After completion of parasite maturation on day 42, mice were treated orally with praziquantel on day 45 (120 mg per kg). At the indicated times (x-axis), four mice were sacrificed, their blood pooled, and 1 mL of pooled plasma was tested as described in the Materials and Methods section for cell-free Schistosoma DNA. The untreated group is marked with an asterisk (*).
Figure 2
Figure 2. Cell-free Schistosoma DNA concentrations in plasma of patients with acute disease (Katayama syndrome) plotted against the days post exposure or post onset of symptoms when the tested samples were taken.
10 mL of plasma were tested for cell-free DNA.
Figure 3
Figure 3. Cell-free Schistosoma DNA concentrations after treatment.
DNA concentrations were plotted only for those patients still showing cell-free Schistosoma DNA in plasma after treatment. These data were pooled from patients who had been followed prospectively after being diagnosed with Katayama syndrome, as well as from patients examined retrospectively after concluded treatment. Linear regression analysis yielded the graph equation Y = 2.03−0.02 X. Exponential regression yielded the graph equation Y = e −0.02 (X−30.4).
Figure 4
Figure 4. Box plot analysis of cell-free DNA concentrations in patients with Katayama syndrome (first visits only), patients with chronic disease, and all patients who had positive plasma PCR after treatment (pooled from treated Katayama syndrome patients and patients examined retrospectively after treatment).

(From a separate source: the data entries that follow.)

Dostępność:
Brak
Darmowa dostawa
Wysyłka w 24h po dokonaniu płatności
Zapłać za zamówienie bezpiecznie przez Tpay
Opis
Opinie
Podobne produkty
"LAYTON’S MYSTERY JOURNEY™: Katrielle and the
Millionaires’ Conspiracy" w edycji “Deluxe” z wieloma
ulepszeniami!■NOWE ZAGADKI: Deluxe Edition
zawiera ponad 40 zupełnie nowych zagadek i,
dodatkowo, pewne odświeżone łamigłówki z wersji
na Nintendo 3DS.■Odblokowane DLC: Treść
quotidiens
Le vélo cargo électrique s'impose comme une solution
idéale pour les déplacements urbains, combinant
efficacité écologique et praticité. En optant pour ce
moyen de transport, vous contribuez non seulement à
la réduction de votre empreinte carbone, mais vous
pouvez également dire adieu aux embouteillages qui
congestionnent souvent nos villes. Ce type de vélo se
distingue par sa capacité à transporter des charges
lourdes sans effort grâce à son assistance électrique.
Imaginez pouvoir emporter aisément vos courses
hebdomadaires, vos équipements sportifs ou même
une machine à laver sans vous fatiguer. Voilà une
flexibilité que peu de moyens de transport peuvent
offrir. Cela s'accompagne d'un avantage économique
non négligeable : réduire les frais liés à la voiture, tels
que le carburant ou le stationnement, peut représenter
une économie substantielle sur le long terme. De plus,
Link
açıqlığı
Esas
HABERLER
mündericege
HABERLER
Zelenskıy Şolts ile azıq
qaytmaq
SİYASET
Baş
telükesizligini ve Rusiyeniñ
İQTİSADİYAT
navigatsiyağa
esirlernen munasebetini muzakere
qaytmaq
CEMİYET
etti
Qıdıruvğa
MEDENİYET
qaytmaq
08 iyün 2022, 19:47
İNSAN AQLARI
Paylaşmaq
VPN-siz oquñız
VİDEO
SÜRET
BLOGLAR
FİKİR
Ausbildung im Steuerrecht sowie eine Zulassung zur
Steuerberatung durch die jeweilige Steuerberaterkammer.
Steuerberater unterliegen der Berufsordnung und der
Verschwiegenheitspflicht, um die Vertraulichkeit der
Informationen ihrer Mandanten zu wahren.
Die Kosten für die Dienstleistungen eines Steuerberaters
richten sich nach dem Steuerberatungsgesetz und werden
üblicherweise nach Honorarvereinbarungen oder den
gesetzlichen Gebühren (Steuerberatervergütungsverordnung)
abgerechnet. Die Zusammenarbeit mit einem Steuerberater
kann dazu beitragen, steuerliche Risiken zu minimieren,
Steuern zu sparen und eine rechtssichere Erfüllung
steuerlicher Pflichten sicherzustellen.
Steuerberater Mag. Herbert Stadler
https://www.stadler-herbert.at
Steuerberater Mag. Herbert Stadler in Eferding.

Boxes represent the innermost two quartiles (25%–75% percentiles = interquartile range, IQR) of data. The whiskers represent an extension of the 25th or 75th percentiles by 1.5 times the IQR. The notches represent the median +/−1.57 IQR √n. If the notches of two boxes do not overlap, the medians ( = notch centers) are significantly different (true for the active disease vs. the treated group).